Agencies
Gaza
Almost 100 people have been killed in new Israeli strikes in the north of the Gaza Strip, the Hamas-controlled press office said on Sunday.
An Israeli bomb hit a five-storey residential block in the city of Beit Lahia, killing 72 people, it said. The building housed families displaced from their homes in other parts of the Gaza Strip. Many women and children were reported among the victims.
A further 24 people were killed and several injured in Israeli airstrikes on the al-Bureij and Nuseirat refugee camps in the centre of the Gaza Strip, the press office said.
The official Palestinian news agency WAFA reported that rescue workers were looking for bodies and survivors in the rubble.
Israeli attacks on residential buildings in Beit Lahiya, Nuseirat and Bureij in Gaza have killed 96 Palestinians since this morning, the Gaza media office has said in a statement that condemned the attacks.
"The occupation army knew that these houses and residential buildings contained dozens of displaced civilians, most of whom were children and women,” the statement said.
The media office said it holds Israel, as well as the US administration, the United Kingdom, Germany, France and other "countries participating in the genocide” fully responsible for the "continuation of the ethnic cleansing war”.
Israel’s genocide in Gaza has killed at least 43,846 Palestinians and wounded 103,740 since October 7, 2023.
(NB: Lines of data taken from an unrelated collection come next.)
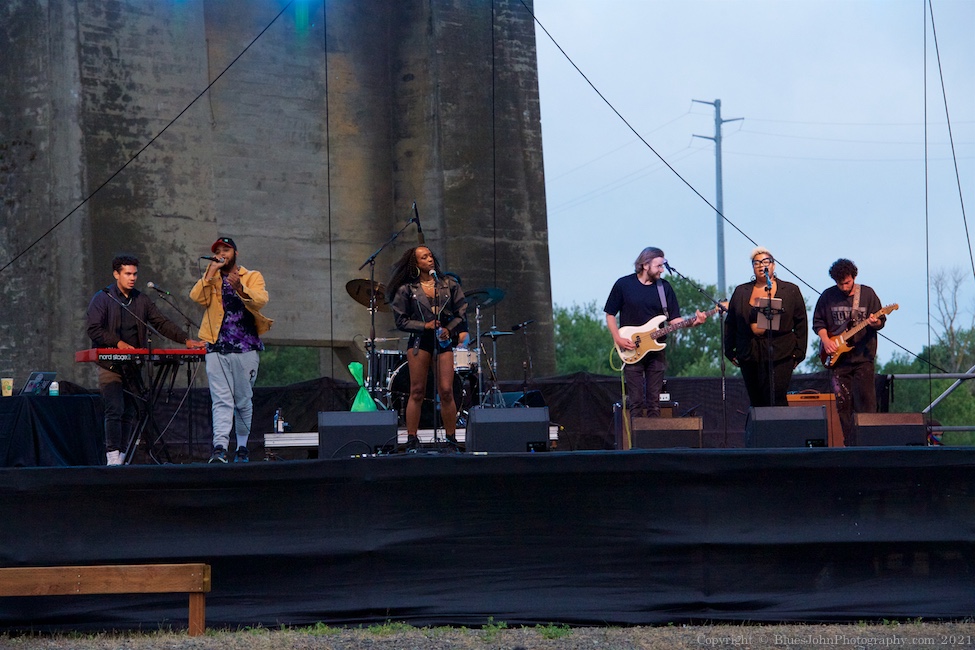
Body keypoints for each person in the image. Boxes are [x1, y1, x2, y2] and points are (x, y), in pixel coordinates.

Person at [86, 255, 204, 466]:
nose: (132, 278)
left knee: (132, 410)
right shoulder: (103, 298)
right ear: (116, 274)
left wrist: (185, 340)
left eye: (135, 274)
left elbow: (160, 322)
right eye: (127, 274)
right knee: (114, 408)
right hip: (110, 363)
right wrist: (118, 343)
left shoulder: (141, 300)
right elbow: (94, 329)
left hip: (133, 364)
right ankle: (112, 458)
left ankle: (122, 456)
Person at [190, 237, 272, 463]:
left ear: (235, 252)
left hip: (245, 347)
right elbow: (196, 297)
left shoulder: (252, 276)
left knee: (243, 400)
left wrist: (240, 288)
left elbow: (261, 300)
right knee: (221, 399)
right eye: (218, 250)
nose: (222, 253)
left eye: (226, 249)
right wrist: (209, 274)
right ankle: (220, 448)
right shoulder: (212, 277)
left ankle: (242, 447)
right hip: (216, 346)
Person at [605, 247, 707, 419]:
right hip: (632, 348)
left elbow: (674, 320)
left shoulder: (664, 287)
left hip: (656, 351)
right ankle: (637, 444)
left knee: (654, 401)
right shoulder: (623, 284)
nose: (662, 270)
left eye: (662, 266)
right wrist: (618, 339)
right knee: (635, 401)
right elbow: (610, 314)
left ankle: (652, 440)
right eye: (659, 266)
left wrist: (693, 323)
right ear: (645, 265)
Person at [388, 246, 468, 450]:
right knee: (416, 390)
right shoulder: (407, 289)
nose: (429, 259)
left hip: (443, 341)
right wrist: (424, 326)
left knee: (447, 390)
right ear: (416, 264)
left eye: (430, 255)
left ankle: (451, 437)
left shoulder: (449, 285)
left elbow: (461, 314)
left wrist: (449, 330)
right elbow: (401, 320)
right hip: (419, 342)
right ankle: (412, 438)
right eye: (424, 257)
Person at [812, 258, 885, 445]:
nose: (844, 287)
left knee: (866, 403)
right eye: (840, 283)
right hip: (839, 361)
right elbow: (818, 322)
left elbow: (881, 321)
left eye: (847, 282)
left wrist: (875, 322)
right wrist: (826, 341)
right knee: (843, 404)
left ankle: (869, 443)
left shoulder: (867, 294)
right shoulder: (828, 296)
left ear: (854, 277)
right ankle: (849, 442)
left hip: (863, 358)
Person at [724, 247, 808, 407]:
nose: (761, 266)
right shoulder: (741, 291)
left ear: (774, 265)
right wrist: (729, 350)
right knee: (757, 401)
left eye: (765, 262)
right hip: (749, 353)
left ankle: (779, 431)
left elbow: (801, 322)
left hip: (781, 352)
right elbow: (731, 322)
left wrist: (799, 352)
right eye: (756, 263)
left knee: (776, 398)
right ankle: (760, 431)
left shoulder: (790, 290)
Meanwhile, Pope Francis has suggested the global community should study whether Israel’s military campaign in Gaza constitutes a genocide of the Palestinian people, in some of his most explicit criticism yet of Israel’s conduct in its yearlong war.
In excerpts published from a forthcoming book, the pontiff said some international experts say "what is happening in Gaza has the characteristics of a genocide.
"We should investigate carefully to assess whether this fits into the technical definition [of genocide] formulated by international jurists and organisations,” the pope said in the excerpts, published by Italian daily La Stampa.